By Kate Abnett
BRUSSELS (Reuters) -The European Union’s energy chief on Wednesday defended the bloc’s proposal to cap gas prices and said countries will negotiate possible changes to the proposal, after a backlash from EU member states.
After months of infighting among EU countries who disagree on whether to cap energy costs, the European Commission last week proposed a price cap that would kick in if the front-month Title Transfer Facility gas price exceeded 275 euros per megawatt-hour for two weeks and was 58 euros higher than a liquefied reference price for 10 days.
The EU proposal came under fire from countries in favour of a gas price cap to reduce citizens’ high energy bills – with Poland’s energy minister calling the proposal “a joke” and analysts suggesting it was designed with such strict criteria that it would never be used.
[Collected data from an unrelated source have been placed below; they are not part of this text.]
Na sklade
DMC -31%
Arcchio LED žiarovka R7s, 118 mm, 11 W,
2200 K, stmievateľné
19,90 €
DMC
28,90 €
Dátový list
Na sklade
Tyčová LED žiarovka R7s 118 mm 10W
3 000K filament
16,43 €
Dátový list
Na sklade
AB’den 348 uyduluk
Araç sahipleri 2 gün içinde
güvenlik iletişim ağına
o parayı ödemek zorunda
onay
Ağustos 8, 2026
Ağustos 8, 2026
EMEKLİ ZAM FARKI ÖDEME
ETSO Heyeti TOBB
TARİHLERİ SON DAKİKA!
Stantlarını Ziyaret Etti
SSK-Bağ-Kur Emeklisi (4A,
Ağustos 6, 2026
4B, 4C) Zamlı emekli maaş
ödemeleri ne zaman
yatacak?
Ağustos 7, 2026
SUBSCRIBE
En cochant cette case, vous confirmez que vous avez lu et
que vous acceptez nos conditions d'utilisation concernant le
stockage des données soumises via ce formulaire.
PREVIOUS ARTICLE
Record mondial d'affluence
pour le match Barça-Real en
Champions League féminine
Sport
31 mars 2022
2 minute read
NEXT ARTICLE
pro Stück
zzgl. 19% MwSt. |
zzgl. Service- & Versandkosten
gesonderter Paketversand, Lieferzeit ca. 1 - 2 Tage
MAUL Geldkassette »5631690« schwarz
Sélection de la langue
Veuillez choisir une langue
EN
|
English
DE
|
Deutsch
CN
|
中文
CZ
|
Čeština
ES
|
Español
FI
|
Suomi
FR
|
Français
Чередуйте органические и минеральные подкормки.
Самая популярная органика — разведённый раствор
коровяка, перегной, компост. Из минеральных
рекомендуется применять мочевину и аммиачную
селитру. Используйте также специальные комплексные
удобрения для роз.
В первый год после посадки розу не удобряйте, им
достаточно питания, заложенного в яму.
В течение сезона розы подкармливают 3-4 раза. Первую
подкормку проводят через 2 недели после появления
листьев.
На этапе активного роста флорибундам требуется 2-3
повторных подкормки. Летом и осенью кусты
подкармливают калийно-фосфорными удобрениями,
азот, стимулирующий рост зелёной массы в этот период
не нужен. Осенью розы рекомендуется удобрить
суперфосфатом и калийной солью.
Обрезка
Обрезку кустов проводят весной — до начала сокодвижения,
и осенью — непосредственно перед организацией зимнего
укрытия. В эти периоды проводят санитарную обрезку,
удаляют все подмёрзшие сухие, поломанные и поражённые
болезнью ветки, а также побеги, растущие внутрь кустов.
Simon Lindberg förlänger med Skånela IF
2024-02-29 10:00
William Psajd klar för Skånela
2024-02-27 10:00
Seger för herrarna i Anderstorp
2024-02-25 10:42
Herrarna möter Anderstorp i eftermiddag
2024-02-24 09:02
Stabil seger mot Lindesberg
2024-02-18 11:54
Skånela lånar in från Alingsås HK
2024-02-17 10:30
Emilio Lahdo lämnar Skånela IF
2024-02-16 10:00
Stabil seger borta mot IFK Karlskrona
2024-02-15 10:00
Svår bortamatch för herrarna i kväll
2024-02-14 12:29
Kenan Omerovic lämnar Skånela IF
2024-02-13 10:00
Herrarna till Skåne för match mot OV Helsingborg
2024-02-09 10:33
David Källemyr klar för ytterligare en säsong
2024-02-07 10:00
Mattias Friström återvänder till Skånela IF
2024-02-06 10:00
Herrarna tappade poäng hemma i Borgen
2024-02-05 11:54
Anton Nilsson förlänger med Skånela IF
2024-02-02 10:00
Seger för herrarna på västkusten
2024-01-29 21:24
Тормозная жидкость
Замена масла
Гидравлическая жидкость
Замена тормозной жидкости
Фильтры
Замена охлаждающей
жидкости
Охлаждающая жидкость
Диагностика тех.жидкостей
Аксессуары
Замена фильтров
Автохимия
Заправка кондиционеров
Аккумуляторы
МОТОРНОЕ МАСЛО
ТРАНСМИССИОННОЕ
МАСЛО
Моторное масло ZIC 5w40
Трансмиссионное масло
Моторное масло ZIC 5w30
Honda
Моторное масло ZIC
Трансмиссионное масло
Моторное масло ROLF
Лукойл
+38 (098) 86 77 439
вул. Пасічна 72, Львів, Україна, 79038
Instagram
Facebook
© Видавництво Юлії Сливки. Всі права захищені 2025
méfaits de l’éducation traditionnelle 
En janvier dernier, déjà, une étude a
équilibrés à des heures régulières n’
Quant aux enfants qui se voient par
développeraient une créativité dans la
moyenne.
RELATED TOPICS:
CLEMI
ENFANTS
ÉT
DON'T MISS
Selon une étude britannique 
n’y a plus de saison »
“This was not our aim, to propose something that will be never triggered,” EU Energy Commissioner Kadri Simson told an event hosted by Politico in Brussels.
EU gas prices have soared this year as Russia slashed gas deliveries to Europe following its invasion of Ukraine, although even a record-breaking price spike in August would not have triggered the EU’s proposed cap.
“Now we have to discuss, how long can we wait if a similar situation repeats itself? Do we have time, do we have patience to wait for two weeks? Is it a week? Is it a shorter time period?” Simson said.
EU country diplomats will discuss the proposal on Friday, aiming to negotiate a final version for their energy ministers to approve at an emergency meeting on Dec. 13.
The EU has already approved a raft of measures to mitigate the energy crisis, including gas storage filling requirements that have helped countries head into winter with brimming storage caverns.
But gas price caps have split the 27-country bloc. While Italy, Spain, Belgium, Malta and Greece criticised the proposed cap for being too high or unlikely to ever kick in, countries including Germany and the Netherlands are sceptical of capping gas prices – warning that this could deter suppliers from sending much-needed gas to Europe.
The Commission proposal would allow the cap to be suspended in a fuel supply shortage.